= Work order =
Among the records, how many lines carry the string "CIRCLE"? Give that number with nothing added.

- - -

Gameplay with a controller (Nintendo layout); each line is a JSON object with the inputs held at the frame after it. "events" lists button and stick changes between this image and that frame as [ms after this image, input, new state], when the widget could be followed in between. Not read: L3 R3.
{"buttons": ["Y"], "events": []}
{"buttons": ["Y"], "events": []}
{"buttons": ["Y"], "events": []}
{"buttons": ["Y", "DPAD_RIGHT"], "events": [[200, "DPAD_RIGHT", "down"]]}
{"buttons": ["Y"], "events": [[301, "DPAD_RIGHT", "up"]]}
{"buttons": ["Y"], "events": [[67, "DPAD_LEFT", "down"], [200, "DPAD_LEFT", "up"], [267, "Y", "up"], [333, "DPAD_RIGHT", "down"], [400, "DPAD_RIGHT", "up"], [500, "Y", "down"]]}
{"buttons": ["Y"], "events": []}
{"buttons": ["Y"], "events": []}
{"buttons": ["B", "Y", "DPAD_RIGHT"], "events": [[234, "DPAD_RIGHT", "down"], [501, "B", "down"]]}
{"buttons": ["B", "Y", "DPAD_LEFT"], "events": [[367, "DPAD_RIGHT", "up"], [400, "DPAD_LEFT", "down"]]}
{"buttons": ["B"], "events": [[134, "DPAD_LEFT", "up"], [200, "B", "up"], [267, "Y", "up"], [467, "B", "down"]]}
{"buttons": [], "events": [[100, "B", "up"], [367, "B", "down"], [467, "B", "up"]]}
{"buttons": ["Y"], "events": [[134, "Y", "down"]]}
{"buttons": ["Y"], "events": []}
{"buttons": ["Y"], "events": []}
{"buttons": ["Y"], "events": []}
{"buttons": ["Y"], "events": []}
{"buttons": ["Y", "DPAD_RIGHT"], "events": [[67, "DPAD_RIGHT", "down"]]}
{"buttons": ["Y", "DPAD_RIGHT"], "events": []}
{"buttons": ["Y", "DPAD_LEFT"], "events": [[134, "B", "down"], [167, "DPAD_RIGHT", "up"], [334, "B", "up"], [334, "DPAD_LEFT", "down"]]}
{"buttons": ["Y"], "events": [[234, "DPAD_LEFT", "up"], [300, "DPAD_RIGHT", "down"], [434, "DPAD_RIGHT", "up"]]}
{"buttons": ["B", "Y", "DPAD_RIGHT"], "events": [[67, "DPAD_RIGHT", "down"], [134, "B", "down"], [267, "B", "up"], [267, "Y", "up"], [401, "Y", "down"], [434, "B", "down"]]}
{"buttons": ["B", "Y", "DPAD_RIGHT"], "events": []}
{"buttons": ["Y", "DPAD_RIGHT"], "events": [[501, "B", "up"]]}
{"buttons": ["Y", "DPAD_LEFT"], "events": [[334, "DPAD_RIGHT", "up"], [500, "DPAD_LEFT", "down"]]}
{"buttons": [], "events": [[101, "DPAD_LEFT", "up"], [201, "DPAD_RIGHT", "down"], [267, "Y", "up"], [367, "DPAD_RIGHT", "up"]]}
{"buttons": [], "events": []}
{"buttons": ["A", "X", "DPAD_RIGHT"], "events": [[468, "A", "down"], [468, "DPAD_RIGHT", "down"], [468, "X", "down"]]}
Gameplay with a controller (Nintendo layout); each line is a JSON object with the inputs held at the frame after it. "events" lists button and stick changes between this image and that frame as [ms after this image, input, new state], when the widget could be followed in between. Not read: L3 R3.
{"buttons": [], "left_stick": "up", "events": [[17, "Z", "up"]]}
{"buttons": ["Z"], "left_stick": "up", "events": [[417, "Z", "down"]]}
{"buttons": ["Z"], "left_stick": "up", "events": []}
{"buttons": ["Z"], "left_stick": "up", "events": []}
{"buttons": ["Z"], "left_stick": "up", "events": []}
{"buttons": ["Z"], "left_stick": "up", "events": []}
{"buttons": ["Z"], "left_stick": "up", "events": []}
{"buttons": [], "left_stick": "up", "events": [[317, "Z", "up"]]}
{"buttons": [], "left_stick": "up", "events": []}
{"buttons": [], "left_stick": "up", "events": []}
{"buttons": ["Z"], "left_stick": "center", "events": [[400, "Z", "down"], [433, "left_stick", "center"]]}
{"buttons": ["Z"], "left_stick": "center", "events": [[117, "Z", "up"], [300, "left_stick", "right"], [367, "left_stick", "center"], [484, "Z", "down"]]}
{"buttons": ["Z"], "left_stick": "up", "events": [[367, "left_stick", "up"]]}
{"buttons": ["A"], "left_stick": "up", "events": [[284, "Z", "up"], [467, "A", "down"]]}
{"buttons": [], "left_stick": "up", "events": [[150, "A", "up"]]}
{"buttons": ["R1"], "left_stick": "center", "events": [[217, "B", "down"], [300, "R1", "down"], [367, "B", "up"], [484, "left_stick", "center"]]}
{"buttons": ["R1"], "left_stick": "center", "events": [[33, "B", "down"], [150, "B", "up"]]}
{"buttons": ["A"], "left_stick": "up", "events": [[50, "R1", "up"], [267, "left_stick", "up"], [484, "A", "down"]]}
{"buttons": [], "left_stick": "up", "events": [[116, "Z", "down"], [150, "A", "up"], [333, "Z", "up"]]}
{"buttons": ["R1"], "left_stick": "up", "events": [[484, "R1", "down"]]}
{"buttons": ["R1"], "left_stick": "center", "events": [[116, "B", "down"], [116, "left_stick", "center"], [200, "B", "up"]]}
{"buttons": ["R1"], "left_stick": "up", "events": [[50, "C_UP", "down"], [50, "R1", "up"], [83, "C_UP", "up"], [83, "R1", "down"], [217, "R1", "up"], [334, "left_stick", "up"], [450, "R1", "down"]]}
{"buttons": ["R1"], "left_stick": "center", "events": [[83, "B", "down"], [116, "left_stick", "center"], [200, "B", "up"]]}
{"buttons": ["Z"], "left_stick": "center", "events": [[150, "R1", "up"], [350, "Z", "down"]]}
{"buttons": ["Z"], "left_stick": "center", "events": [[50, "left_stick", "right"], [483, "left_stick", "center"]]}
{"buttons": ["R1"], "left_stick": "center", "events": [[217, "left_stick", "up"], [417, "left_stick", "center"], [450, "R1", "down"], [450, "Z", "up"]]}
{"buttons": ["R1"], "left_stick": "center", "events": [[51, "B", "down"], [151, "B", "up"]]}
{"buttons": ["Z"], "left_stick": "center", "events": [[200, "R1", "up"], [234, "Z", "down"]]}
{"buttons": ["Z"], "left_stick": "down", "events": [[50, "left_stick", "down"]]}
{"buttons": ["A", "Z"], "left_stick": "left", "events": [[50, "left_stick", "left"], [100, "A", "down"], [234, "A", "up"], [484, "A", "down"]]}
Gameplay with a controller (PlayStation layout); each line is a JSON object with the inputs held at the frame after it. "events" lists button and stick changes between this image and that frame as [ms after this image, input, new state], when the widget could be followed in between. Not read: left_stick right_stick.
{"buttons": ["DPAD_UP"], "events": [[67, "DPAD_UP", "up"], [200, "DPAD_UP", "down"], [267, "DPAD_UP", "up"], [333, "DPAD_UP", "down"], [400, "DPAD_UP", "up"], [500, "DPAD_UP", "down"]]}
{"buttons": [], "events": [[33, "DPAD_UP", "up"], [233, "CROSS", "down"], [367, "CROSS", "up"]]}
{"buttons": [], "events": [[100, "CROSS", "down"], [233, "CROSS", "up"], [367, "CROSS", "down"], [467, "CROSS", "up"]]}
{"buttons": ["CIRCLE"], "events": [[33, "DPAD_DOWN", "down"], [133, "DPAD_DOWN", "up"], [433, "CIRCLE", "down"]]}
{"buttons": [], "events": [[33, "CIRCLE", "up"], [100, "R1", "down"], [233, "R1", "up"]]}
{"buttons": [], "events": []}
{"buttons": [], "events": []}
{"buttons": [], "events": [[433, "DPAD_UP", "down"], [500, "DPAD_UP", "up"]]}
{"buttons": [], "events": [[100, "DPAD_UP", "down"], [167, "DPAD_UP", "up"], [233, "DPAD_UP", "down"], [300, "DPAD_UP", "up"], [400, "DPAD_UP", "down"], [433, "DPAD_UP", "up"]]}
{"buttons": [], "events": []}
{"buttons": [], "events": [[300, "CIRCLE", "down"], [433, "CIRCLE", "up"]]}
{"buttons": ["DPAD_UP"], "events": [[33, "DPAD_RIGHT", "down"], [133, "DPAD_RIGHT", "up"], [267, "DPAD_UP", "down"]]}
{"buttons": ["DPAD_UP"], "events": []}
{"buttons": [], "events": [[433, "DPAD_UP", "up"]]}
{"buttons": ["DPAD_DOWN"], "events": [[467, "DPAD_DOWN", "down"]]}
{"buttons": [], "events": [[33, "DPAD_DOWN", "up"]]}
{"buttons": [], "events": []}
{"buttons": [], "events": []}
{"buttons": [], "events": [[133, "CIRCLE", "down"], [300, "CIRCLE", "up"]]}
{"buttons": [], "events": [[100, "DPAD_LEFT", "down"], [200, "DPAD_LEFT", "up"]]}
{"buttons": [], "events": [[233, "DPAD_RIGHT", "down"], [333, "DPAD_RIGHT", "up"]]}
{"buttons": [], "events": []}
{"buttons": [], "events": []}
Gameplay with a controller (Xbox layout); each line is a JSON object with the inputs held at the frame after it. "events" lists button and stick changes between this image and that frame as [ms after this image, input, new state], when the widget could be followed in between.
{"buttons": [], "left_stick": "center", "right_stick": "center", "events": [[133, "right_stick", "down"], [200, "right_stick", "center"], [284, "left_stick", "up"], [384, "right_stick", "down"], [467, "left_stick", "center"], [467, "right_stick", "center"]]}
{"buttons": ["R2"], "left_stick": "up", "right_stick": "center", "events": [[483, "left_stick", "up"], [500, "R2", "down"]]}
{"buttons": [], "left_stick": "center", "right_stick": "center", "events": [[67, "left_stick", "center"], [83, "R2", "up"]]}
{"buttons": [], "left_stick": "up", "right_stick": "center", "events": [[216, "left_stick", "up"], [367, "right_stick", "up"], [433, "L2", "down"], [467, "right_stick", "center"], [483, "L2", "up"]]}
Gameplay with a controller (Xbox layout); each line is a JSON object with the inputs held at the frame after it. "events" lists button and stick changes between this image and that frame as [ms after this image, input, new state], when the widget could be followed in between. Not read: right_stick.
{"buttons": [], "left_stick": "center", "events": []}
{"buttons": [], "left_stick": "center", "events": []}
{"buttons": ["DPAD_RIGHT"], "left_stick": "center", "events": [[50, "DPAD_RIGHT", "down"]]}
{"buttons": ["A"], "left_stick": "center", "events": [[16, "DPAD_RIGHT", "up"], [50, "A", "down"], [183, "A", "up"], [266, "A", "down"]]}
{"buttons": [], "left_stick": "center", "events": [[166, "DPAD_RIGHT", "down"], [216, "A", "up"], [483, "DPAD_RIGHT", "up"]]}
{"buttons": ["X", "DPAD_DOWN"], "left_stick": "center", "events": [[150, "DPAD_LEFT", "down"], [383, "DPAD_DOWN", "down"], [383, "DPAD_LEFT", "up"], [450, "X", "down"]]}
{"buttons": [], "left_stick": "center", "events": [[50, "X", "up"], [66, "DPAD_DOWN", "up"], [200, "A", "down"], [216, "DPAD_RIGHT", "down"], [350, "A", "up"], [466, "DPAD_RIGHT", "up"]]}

- - -

= Exercise answer =
4